═══ Record extracts

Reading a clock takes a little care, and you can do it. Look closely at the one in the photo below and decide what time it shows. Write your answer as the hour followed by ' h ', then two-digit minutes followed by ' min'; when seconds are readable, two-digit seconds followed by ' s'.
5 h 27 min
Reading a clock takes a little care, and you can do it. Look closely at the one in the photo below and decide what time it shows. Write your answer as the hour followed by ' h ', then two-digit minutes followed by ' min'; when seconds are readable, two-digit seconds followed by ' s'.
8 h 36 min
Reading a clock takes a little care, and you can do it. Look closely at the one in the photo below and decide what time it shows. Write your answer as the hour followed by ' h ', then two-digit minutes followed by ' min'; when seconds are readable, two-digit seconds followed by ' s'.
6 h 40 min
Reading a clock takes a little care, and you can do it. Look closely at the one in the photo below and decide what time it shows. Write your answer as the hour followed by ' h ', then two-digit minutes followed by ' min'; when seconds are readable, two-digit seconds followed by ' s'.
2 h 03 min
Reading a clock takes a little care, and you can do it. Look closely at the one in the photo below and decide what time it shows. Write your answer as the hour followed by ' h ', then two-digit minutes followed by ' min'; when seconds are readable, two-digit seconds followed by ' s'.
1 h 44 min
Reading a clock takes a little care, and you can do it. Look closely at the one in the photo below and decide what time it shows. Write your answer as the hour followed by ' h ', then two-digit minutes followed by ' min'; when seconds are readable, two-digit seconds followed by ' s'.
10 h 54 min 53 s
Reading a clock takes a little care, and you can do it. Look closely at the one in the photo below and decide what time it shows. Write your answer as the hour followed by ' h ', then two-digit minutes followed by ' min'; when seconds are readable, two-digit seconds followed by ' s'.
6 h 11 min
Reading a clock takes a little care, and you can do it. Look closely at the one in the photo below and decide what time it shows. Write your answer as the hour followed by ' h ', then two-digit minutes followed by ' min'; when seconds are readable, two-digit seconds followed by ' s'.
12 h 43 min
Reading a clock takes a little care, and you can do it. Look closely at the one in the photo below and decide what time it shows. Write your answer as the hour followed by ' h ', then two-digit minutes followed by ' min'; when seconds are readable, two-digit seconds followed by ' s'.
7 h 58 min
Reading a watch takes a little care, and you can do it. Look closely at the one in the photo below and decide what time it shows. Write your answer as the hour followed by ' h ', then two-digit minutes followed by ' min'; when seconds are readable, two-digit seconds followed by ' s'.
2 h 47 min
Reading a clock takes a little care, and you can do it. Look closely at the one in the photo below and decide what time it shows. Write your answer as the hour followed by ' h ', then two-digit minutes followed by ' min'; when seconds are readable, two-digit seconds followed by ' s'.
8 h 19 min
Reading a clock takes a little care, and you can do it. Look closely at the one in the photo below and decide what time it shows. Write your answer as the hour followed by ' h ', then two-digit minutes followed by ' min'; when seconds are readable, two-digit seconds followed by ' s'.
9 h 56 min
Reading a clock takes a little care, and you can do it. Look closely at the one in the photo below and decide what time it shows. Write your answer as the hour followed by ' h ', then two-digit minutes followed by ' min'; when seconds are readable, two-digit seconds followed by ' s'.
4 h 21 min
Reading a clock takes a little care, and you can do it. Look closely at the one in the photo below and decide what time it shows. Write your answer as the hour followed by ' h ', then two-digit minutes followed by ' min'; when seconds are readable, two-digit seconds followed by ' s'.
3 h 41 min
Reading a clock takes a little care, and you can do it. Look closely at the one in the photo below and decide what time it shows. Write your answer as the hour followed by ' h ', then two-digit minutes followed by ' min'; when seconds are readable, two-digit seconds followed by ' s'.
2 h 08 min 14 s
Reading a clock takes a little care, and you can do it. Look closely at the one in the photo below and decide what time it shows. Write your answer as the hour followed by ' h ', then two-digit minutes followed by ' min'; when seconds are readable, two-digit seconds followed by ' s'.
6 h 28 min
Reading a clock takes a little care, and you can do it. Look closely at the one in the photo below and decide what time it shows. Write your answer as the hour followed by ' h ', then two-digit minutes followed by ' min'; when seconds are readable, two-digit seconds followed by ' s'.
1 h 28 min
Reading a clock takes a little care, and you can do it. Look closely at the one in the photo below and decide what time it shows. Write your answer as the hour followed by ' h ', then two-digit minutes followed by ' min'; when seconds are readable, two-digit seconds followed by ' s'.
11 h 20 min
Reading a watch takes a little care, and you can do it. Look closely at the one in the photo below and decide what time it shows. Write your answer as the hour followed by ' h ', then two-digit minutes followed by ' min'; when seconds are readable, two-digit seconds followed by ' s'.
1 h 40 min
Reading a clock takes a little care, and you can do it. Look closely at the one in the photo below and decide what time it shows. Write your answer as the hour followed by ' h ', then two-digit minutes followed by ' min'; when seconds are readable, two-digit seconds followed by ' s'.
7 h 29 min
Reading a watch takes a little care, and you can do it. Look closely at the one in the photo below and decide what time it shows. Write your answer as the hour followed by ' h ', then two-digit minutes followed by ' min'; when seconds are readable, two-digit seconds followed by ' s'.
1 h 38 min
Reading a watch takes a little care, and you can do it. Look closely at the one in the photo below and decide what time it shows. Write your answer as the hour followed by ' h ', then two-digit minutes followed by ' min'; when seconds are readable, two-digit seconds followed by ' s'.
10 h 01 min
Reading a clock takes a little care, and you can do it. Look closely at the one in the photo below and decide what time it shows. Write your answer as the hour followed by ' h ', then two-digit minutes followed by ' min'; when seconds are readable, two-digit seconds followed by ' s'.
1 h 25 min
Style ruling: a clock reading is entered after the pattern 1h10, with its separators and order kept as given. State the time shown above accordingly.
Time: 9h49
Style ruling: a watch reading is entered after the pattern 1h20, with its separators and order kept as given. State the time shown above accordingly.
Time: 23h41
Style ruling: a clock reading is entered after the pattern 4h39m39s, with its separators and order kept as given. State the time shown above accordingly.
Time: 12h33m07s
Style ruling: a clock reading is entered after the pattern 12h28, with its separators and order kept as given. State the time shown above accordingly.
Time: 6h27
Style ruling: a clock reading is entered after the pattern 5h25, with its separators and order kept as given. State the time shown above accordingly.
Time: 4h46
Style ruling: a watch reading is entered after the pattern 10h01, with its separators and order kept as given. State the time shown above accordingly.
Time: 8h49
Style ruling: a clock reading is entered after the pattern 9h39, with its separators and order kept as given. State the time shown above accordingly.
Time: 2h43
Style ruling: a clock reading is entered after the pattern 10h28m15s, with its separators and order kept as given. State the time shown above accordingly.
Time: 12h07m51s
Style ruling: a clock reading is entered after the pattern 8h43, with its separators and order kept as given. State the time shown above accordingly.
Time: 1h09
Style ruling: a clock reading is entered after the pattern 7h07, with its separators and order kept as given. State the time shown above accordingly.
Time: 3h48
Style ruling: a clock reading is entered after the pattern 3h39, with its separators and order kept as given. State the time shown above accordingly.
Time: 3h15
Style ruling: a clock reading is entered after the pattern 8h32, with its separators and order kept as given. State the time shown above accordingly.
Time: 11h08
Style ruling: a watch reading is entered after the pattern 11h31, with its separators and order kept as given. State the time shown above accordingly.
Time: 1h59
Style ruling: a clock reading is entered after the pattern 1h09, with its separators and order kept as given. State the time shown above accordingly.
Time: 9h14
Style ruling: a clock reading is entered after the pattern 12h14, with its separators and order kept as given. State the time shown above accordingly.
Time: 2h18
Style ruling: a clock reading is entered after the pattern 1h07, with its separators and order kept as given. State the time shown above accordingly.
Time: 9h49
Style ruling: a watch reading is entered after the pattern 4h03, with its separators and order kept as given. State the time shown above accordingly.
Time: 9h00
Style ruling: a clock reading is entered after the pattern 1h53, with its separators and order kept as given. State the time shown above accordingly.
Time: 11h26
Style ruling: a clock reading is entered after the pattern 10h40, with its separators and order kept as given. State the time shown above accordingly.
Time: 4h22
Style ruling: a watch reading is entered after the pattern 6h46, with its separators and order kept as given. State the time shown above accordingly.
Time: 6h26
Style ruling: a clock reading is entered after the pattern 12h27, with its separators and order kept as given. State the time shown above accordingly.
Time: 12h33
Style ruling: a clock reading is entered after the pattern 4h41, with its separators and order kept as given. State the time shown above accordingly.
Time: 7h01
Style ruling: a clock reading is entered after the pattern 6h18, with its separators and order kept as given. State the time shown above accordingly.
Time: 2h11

══════

Aim of the task: Retype, character for character, everything in the records from the line containing "pattern 9h39, with" down to the line containing "Time: 11h08", including both of those lines.

Correct result:
Style ruling: a clock reading is entered after the pattern 9h39, with its separators and order kept as given. State the time shown above accordingly.
Time: 2h43
Style ruling: a clock reading is entered after the pattern 10h28m15s, with its separators and order kept as given. State the time shown above accordingly.
Time: 12h07m51s
Style ruling: a clock reading is entered after the pattern 8h43, with its separators and order kept as given. State the time shown above accordingly.
Time: 1h09
Style ruling: a clock reading is entered after the pattern 7h07, with its separators and order kept as given. State the time shown above accordingly.
Time: 3h48
Style ruling: a clock reading is entered after the pattern 3h39, with its separators and order kept as given. State the time shown above accordingly.
Time: 3h15
Style ruling: a clock reading is entered after the pattern 8h32, with its separators and order kept as given. State the time shown above accordingly.
Time: 11h08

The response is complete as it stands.